RAG isn’t damaged. It’s simply being requested to compute, and it can’t try this.
The harmful half isn’t that it fails. It’s that it fails convincingly. And no quantity of context adjustments that.

You’ll be able to attempt typing it out like this:

To begin, clone the repository utilizing git clone adopted by the URL https://github.com/Emmimal/context-window-engine/. As soon as that finishes, transfer into the listing by typing cd context-window-engine. Lastly, launch the mission by operating python demo.py in your terminal.

References

[1] Levy, M., Jacoby, A., & Goldberg, Y. (2024). Identical activity, extra tokens: The influence of enter size on the reasoning efficiency of huge language fashions. In Proceedings of the 62nd Annual Assembly of the Affiliation for Computational Linguistics (Quantity 1: Lengthy Papers), pages 15339–15353, Bangkok, Thailand.
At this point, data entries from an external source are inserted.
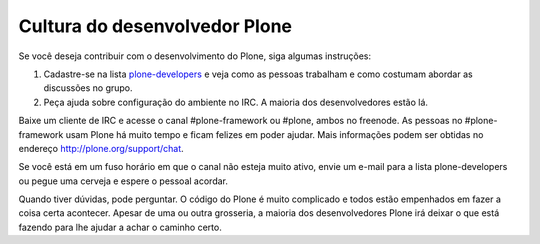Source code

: ==============================
Cultura do desenvolvedor Plone
==============================

Se você deseja contribuir com o desenvolvimento do Plone, siga algumas instruções:

1) Cadastre-se na lista `plone-developers <https://lists.sourceforge.net/lists/listinfo/Plone-developers>`_ e veja como as pessoas trabalham e como costumam abordar as discussões no grupo.

2) Peça ajuda sobre configuração do ambiente no IRC. A maioria dos desenvolvedores estão lá.

Baixe um cliente de IRC e acesse o canal #plone-framework ou #plone, ambos no freenode. As pessoas no #plone-framework usam Plone há muito tempo e ficam felizes em poder ajudar. Mais informações podem ser obtidas no endereço http://plone.org/support/chat.

Se você está em um fuso horário em que o canal não esteja muito ativo, envie um e-mail para a lista plone-developers ou pegue uma cerveja e espere o pessoal acordar.

Quando tiver dúvidas, pode perguntar. O código do Plone é muito complicado e todos estão empenhados em fazer a coisa certa acontecer. Apesar de uma ou outra grosseria, a maioria dos desenvolvedores Plone irá deixar o que está fazendo para lhe ajudar a achar o caminho certo.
Affiliation for Computational Linguistics.
https://doi.org/10.18653/v1/2024.acl-long.818

[2] Lewis, P., Perez, E., Piktus, A., Petroni, F., Karpukhin, V., Goyal, N., Küttler, H., Lewis, M., Yih, W.-t., Rocktäschel, T., Riedel, S., & Kiela, D. (2020). Retrieval-augmented era for knowledge-intensive NLP duties. Advances in Neural Info Processing Methods, 33, 9459–9474. https://doi.org/10.48550/arXiv.2005.11401

[3] Gao, Y., Xiong, Y., Gao, X., Jia, Okay., Pan, J., Bi, Y., Dai, Y., Solar, J.,
Guo, Q., Wang, M., & Wang, H. (2023). Retrieval-augmented era for giant language fashions: A survey. arXiv preprint arXiv:2312.10997.
https://doi.org/10.48550/arXiv.2312.10997

[4] Liu, N. F., Lin, Okay., Hewitt, J., Paranjape, A., Bevilacqua, M., Petroni, F., & Liang, P. (2023). Misplaced within the center: How language fashions use lengthy contexts. Transactions of the Affiliation for Computational Linguistics, 12, 157–173. https://doi.org/10.1162/tacl_a_00638

[5] Koshorek, O., Granot, N., Alloni, A., Admati, S., Hendel, R., Weiss, I., Arazi, A., Cohen, S.-N., & Belinkov, Y. (2025). Structured RAG for answering aggregative questions. arXiv preprint arXiv:2511.08505.
https://doi.org/10.48550/arXiv.2511.08505

Disclosure

All benchmark numbers are from precise runs on Python 3.12.6, Home windows 11, CPU solely, no GPU. The benchmark makes use of the Credit score Card Transactions Fraud Detection dataset (Kartik Gajjar, Kaggle, 2020), an artificial dataset generated utilizing the Sparkov transaction simulator created by Brandon Harris, licensed CC0 (Public Area), obtainable at kaggle.com/datasets/kartik2112/fraud-detection. The RAG baseline simulates retrieval and fashions confidence indicators — no actual LLM API calls are made. No exterior API keys are required to breed any outcome on this article. All code described right here was written and examined by me.